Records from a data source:
* * * * * * * * *
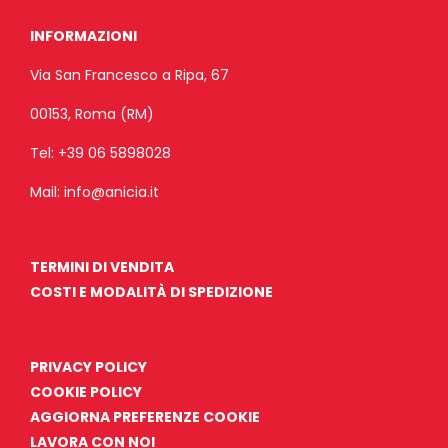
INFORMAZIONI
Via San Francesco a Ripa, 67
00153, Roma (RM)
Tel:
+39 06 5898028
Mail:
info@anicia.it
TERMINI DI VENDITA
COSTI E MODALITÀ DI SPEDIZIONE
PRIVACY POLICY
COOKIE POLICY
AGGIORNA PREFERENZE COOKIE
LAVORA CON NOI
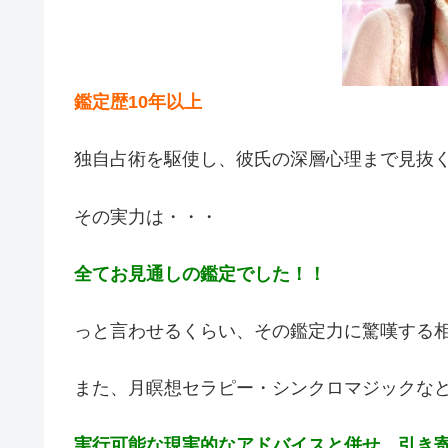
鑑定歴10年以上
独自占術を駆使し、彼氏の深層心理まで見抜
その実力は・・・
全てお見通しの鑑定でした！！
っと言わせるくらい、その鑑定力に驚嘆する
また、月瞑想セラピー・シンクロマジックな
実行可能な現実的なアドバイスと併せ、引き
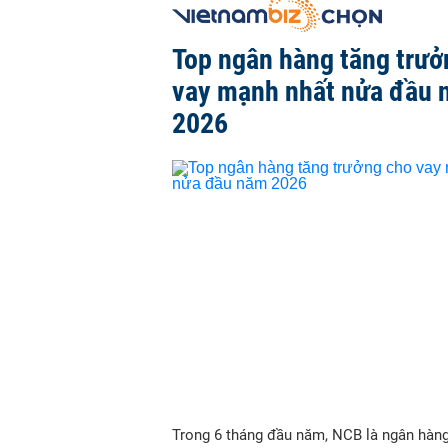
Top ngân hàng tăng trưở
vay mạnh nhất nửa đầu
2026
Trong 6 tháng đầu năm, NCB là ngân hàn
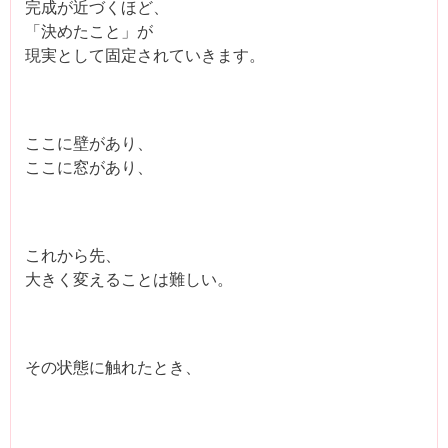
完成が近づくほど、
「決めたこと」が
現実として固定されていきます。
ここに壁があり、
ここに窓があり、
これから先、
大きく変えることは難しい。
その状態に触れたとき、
* * * * * * * * *
Assigned task: When you reach the line containing "TERMINI DI VENDITA" in the entries above, please retype it and each line after it through the last one, exactly, without the pictures.

Output below:
TERMINI DI VENDITA
COSTI E MODALITÀ DI SPEDIZIONE
PRIVACY POLICY
COOKIE POLICY
AGGIORNA PREFERENZE COOKIE
LAVORA CON NOI
鑑定歴10年以上
独自占術を駆使し、彼氏の深層心理まで見抜
その実力は・・・
全てお見通しの鑑定でした！！
っと言わせるくらい、その鑑定力に驚嘆する
また、月瞑想セラピー・シンクロマジックな
実行可能な現実的なアドバイスと併せ、引き
Top ngân hàng tăng trưở
vay mạnh nhất nửa đầu
2026
Trong 6 tháng đầu năm, NCB là ngân hàn
完成が近づくほど、
「決めたこと」が
現実として固定されていきます。
ここに壁があり、
ここに窓があり、
これから先、
大きく変えることは難しい。
その状態に触れたとき、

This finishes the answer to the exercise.